■ WORK REQUEST
Where a line contains "X90000000Y-77000000D01*", start there and write out that line and each one after it, word for word, through the final line of the entries; add nothing else.

# # # # #

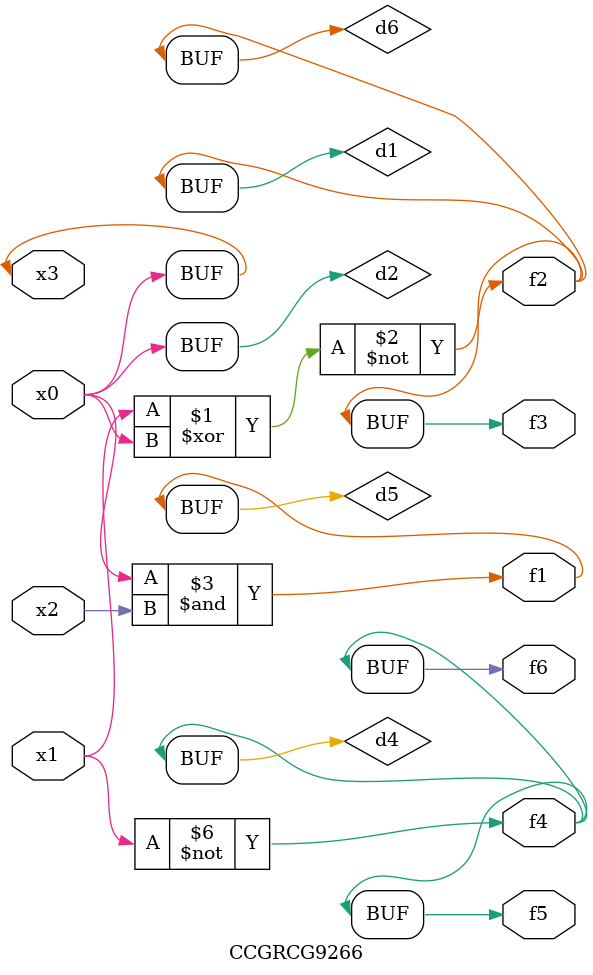
<source format=v>
module CCGRCG9266(
	input x0, x1, x2, x3,
	output f1, f2, f3, f4, f5, f6
);

	wire d1, d2, d3, d4, d5, d6;

	xnor (d1, x1, x3);
	buf (d2, x0, x3);
	nand (d3, x0, x2);
	not (d4, x1);
	nand (d5, d3);
	or (d6, d1);
	assign f1 = d5;
	assign f2 = d6;
	assign f3 = d6;
	assign f4 = d4;
	assign f5 = d4;
	assign f6 = d4;
endmodule

</source>
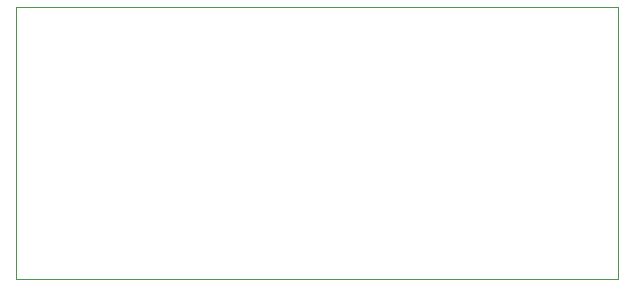
<source format=gbr>
%TF.GenerationSoftware,KiCad,Pcbnew,7.0.1-0*%
%TF.CreationDate,2024-01-09T13:00:13-05:00*%
%TF.ProjectId,nRF52_sandbox,6e524635-325f-4736-916e-64626f782e6b,rev?*%
%TF.SameCoordinates,Original*%
%TF.FileFunction,Profile,NP*%
%FSLAX46Y46*%
G04 Gerber Fmt 4.6, Leading zero omitted, Abs format (unit mm)*
G04 Created by KiCad (PCBNEW 7.0.1-0) date 2024-01-09 13:00:13*
%MOMM*%
%LPD*%
G01*
G04 APERTURE LIST*
%TA.AperFunction,Profile*%
%ADD10C,0.100000*%
%TD*%
G04 APERTURE END LIST*
D10*
X90000000Y-100000000D02*
X90000000Y-77000000D01*
X141000000Y-77000000D02*
X141000000Y-100000000D01*
X90000000Y-77000000D02*
X141000000Y-77000000D01*
X141000000Y-100000000D02*
X90000000Y-100000000D01*
M02*

</source>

# # # # #

■ RESPONSE AREA
X90000000Y-77000000D01*
X141000000Y-77000000D02*
X141000000Y-100000000D01*
X90000000Y-77000000D02*
X141000000Y-77000000D01*
X141000000Y-100000000D02*
X90000000Y-100000000D01*
M02*

</source>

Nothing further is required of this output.